▶ _ASSIGNMENT_: Which lines have the string "managed"? Copy all of them from the entries below.

· · · · ·

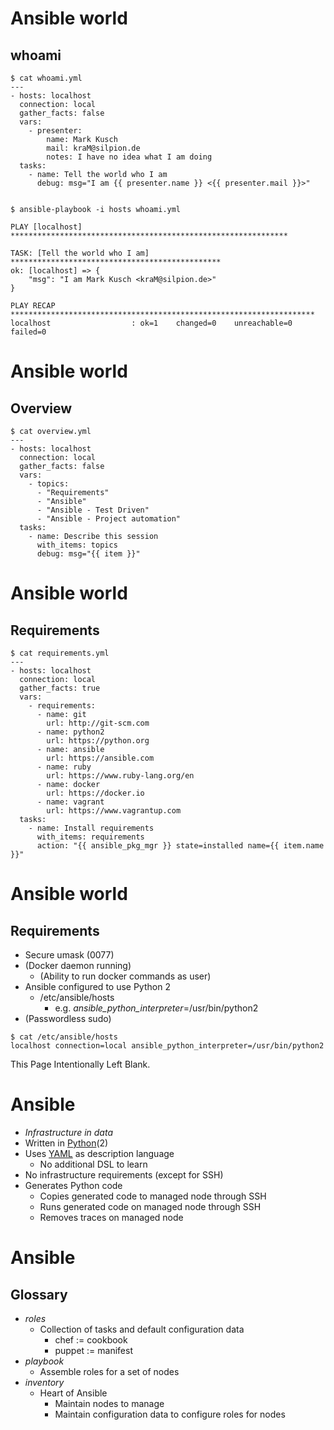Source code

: <!SLIDE title>

<!-- -->

<!SLIDE command commandline small>

# Ansible world

## whoami

    $ cat whoami.yml
    ---
    - hosts: localhost
      connection: local
      gather_facts: false
      vars:
        - presenter:
            name: Mark Kusch
            mail: kraM@silpion.de
            notes: I have no idea what I am doing
      tasks:
        - name: Tell the world who I am
          debug: msg="I am {{ presenter.name }} <{{ presenter.mail }}>"


    $ ansible-playbook -i hosts whoami.yml

    PLAY [localhost] **************************************************************

    TASK: [Tell the world who I am] ***********************************************
    ok: [localhost] => {
        "msg": "I am Mark Kusch <kraM@silpion.de>"
    }

    PLAY RECAP ********************************************************************
    localhost                  : ok=1    changed=0    unreachable=0    failed=0



<!SLIDE command commandline small>

# Ansible world

## Overview

    $ cat overview.yml
    ---
    - hosts: localhost
      connection: local
      gather_facts: false
      vars:
        - topics:
          - "Requirements"
          - "Ansible"
          - "Ansible - Test Driven"
          - "Ansible - Project automation"
      tasks:
        - name: Describe this session
          with_items: topics
          debug: msg="{{ item }}"



<!SLIDE command commandline small>

# Ansible world

## Requirements

    $ cat requirements.yml
    ---
    - hosts: localhost
      connection: local
      gather_facts: true
      vars:
        - requirements:
          - name: git
            url: http://git-scm.com
          - name: python2
            url: https://python.org
          - name: ansible
            url: https://ansible.com
          - name: ruby
            url: https://www.ruby-lang.org/en
          - name: docker
            url: https://docker.io
          - name: vagrant
            url: https://www.vagrantup.com
      tasks:
        - name: Install requirements
          with_items: requirements
          action: "{{ ansible_pkg_mgr }} state=installed name={{ item.name }}"



<!SLIDE command commandline bullets small>

# Ansible world

## Requirements

* Secure umask (0077)
* (Docker daemon running)
    * (Ability to run docker commands as user)
* Ansible configured to use Python 2
    * /etc/ansible/hosts
        * e.g. *ansible_python_interpreter*=/usr/bin/python2
* (Passwordless sudo)

<!-- -->

    $ cat /etc/ansible/hosts
    localhost connection=local ansible_python_interpreter=/usr/bin/python2



<!SLIDE blank>

This Page Intentionally Left Blank.



<!SLIDE command bullets small>

# Ansible

* *Infrastructure in data*
* Written in [Python](http://python.org)(2)
* Uses [YAML](http://yaml.org) as description language
    * No additional DSL to learn
* No infrastructure requirements (except for SSH)
* Generates Python code
    * Copies generated code to managed node through SSH
    * Runs generated code on managed node through SSH
    * Removes traces on managed node



<!SLIDE command bullets small>

# Ansible

## Glossary

* *roles*
    * Collection of tasks and default configuration data
        * chef := cookbook
        * puppet := manifest
* *playbook*
    * Assemble roles for a set of nodes
* *inventory*
    * Heart of Ansible
        * Maintain nodes to manage
        * Maintain configuration data to configure roles for nodes


<!-- vim: set nofen sw=4 ts=4 et: -->
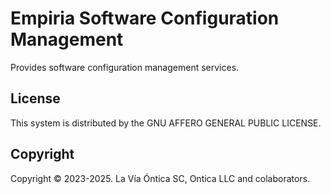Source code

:﻿# Empiria Software Configuration Management

Provides software configuration management services.

## License

This system is distributed by the GNU AFFERO GENERAL PUBLIC LICENSE.

## Copyright

Copyright © 2023-2025. La Vía Óntica SC, Ontica LLC and colaborators.
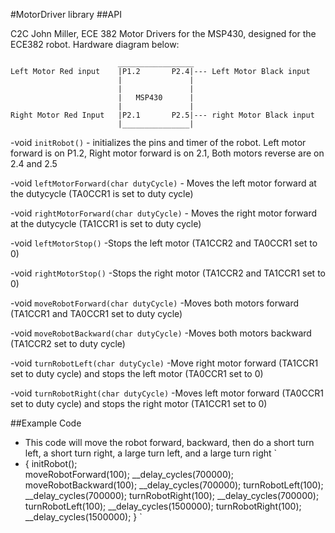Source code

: #MotorDriver library
##API

C2C John Miller, ECE 382
Motor Drivers for the MSP430, designed for the ECE382 robot. 
Hardware diagram below:

			                _________________
	Left Motor Red input	|P1.2		P2.4|--- Left Motor Black input			
							|				|
							|				|
							|	MSP430		|
							|				|
	Right Motor Red Input	|P2.1		P2.5|--- right Motor Black input
							|_______________|

-void `initRobot()`
	- initializes the pins and timer of the robot. Left motor forward is on P1.2, Right motor forward is on 2.1, Both motors reverse are on 2.4 and 2.5

-void `leftMotorForward(char dutyCycle)`
	- Moves the left motor forward at the dutycycle (TA0CCR1 is set to duty cycle)
	
-void `rightMotorForward(char dutyCycle)`
	- Moves the right motor forward at the dutycycle (TA1CCR1 is set to duty cycle)
	
-void `leftMotorStop()`
	-Stops the left motor (TA1CCR2 and TA0CCR1 set to 0)
	
-void `rightMotorStop()`
	-Stops the right motor (TA1CCR2 and TA1CCR1 set to 0)
	
-void `moveRobotForward(char dutyCycle)`
	-Moves both motors forward (TA1CCR1 and TA0CCR1 set to duty cycle)
	
-void `moveRobotBackward(char dutyCycle)`
	-Moves both motors backward (TA1CCR2 set to duty cycle)
	
-void `turnRobotLeft(char dutyCycle)`
	-Move right motor forward (TA1CCR1 set to duty cycle) and stops the left motor (TA0CCR1 set to 0)
	
-void `turnRobotRight(char dutyCycle)`
	-Moves left motor forward (TA0CCR1 set to duty cycle) and stops the right motor (TA1CCR1 set to 0)
	
##Example Code

- This code will move the robot forward, backward, then do a short turn left, a short turn right, a large turn left, and a large turn right
`  
-	{	initRobot();	
	      moveRobotForward(100);
	        __delay_cycles(700000);
	        moveRobotBackward(100);
	        __delay_cycles(700000);
	        turnRobotLeft(100);
	        __delay_cycles(700000);
	        turnRobotRight(100);
	        __delay_cycles(700000);
	        turnRobotLeft(100);
	        __delay_cycles(1500000);
	        turnRobotRight(100);
	        __delay_cycles(1500000);
}
	  `

	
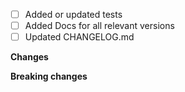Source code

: - [ ] Added or updated tests
- [ ] Added Docs for all relevant versions
- [ ] Updated CHANGELOG.md

<!-- Link to related issues this PR resolves, e.g. "Resolves #236"-->

**Changes**

<!-- Detail the changes in behaviour this PR introduces. -->

**Breaking changes**

<!-- If there are any breaking changes, list them here.
Make sure to mention them in UPGRADE.md. -->
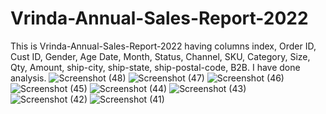 # Vrinda-Annual-Sales-Report-2022
This is Vrinda-Annual-Sales-Report-2022 having columns index, Order ID,	Cust ID,	Gender,	Age	Date,	Month,	Status,	Channel, 	SKU,	Category,	Size,	Qty,	Amount,	ship-city,	ship-state,	ship-postal-code,	B2B.
I have done analysis.
![Screenshot (48)](https://github.com/user-attachments/assets/aa485862-6063-453a-9cdc-34871d69b5e5)
![Screenshot (47)](https://github.com/user-attachments/assets/139e6bb2-261f-4848-ae9e-20a997543a12)
![Screenshot (46)](https://github.com/user-attachments/assets/b2a22ea0-5c2d-44ed-a493-40560bf6e5cd)
![Screenshot (45)](https://github.com/user-attachments/assets/ebd49eba-6da8-454c-afeb-f9ae0a3369b1)
![Screenshot (44)](https://github.com/user-attachments/assets/0f4a78ad-bbda-4747-84eb-31b0dd8a91df)
![Screenshot (43)](https://github.com/user-attachments/assets/e3b6ec46-24dc-42a5-83fb-83e3eb691573)
![Screenshot (42)](https://github.com/user-attachments/assets/1f0ad16c-7cc7-4993-acd0-5864eced5a54)
![Screenshot (41)](https://github.com/user-attachments/assets/a9b5e060-b54f-4f8e-b6f8-a7e45706f8ae)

· · · · ·

▶ _ANSWER_:
    * Copies generated code to managed node through SSH
    * Runs generated code on managed node through SSH
    * Removes traces on managed node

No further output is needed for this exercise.